(What you need to do): Which lines in the records below contain the string "Omio"? Show each of them in full.

[Page-level text extractions]
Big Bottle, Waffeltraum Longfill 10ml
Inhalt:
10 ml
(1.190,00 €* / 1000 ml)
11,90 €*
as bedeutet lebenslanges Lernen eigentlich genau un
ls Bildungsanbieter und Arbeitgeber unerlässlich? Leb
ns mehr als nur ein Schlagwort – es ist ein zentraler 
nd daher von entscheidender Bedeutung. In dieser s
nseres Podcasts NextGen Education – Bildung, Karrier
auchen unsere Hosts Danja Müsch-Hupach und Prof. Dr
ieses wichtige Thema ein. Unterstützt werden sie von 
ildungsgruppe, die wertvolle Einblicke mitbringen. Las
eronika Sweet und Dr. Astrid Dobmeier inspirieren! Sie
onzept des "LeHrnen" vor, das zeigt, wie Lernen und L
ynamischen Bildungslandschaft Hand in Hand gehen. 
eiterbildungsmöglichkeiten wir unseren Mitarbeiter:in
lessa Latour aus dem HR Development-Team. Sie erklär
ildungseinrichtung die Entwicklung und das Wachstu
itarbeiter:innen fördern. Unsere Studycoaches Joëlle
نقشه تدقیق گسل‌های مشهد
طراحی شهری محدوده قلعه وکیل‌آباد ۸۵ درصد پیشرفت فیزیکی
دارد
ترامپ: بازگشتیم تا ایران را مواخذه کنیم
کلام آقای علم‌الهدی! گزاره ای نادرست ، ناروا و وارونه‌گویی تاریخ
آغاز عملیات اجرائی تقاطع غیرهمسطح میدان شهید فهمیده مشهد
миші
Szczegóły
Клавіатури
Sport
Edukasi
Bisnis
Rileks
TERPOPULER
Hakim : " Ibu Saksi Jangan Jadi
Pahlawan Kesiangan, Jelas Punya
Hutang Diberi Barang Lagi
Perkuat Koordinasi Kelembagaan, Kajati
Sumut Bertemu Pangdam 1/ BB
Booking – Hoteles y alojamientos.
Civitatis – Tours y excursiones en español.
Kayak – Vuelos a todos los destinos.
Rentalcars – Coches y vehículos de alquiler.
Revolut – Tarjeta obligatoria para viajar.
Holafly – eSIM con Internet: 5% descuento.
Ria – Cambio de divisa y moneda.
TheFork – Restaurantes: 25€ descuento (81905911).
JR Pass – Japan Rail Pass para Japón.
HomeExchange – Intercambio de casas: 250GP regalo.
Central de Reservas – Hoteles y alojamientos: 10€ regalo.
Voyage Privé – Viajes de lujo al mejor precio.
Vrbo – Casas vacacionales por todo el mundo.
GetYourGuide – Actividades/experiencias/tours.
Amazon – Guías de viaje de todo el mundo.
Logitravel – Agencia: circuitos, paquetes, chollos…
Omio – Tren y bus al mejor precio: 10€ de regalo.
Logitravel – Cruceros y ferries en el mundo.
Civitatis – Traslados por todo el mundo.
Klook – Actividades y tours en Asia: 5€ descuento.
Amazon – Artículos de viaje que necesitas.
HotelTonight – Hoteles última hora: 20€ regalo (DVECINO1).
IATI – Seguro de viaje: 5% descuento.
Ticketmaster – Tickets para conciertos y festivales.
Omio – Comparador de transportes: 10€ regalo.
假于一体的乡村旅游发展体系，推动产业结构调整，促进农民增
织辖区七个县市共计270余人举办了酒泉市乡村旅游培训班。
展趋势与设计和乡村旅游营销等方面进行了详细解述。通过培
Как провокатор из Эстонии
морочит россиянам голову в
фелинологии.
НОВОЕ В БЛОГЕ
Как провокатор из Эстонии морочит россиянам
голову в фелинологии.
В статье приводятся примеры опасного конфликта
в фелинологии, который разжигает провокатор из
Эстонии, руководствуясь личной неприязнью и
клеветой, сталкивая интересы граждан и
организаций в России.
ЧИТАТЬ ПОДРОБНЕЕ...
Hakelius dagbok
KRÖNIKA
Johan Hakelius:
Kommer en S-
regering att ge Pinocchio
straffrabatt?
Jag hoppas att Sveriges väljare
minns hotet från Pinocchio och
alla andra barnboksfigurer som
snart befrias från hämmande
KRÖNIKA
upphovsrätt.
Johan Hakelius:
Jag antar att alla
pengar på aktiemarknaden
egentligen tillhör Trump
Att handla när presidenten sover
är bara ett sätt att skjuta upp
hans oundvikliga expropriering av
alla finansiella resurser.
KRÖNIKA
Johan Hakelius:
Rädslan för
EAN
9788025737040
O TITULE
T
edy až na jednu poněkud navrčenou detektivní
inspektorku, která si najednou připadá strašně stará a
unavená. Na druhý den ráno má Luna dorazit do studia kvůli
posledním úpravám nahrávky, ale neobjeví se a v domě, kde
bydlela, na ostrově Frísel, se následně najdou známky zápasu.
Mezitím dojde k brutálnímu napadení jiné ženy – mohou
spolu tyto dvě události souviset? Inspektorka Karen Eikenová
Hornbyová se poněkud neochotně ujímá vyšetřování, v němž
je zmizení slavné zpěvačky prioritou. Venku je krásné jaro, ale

(Answer box):
Omio – Tren y bus al mejor precio: 10€ de regalo.
Omio – Comparador de transportes: 10€ regalo.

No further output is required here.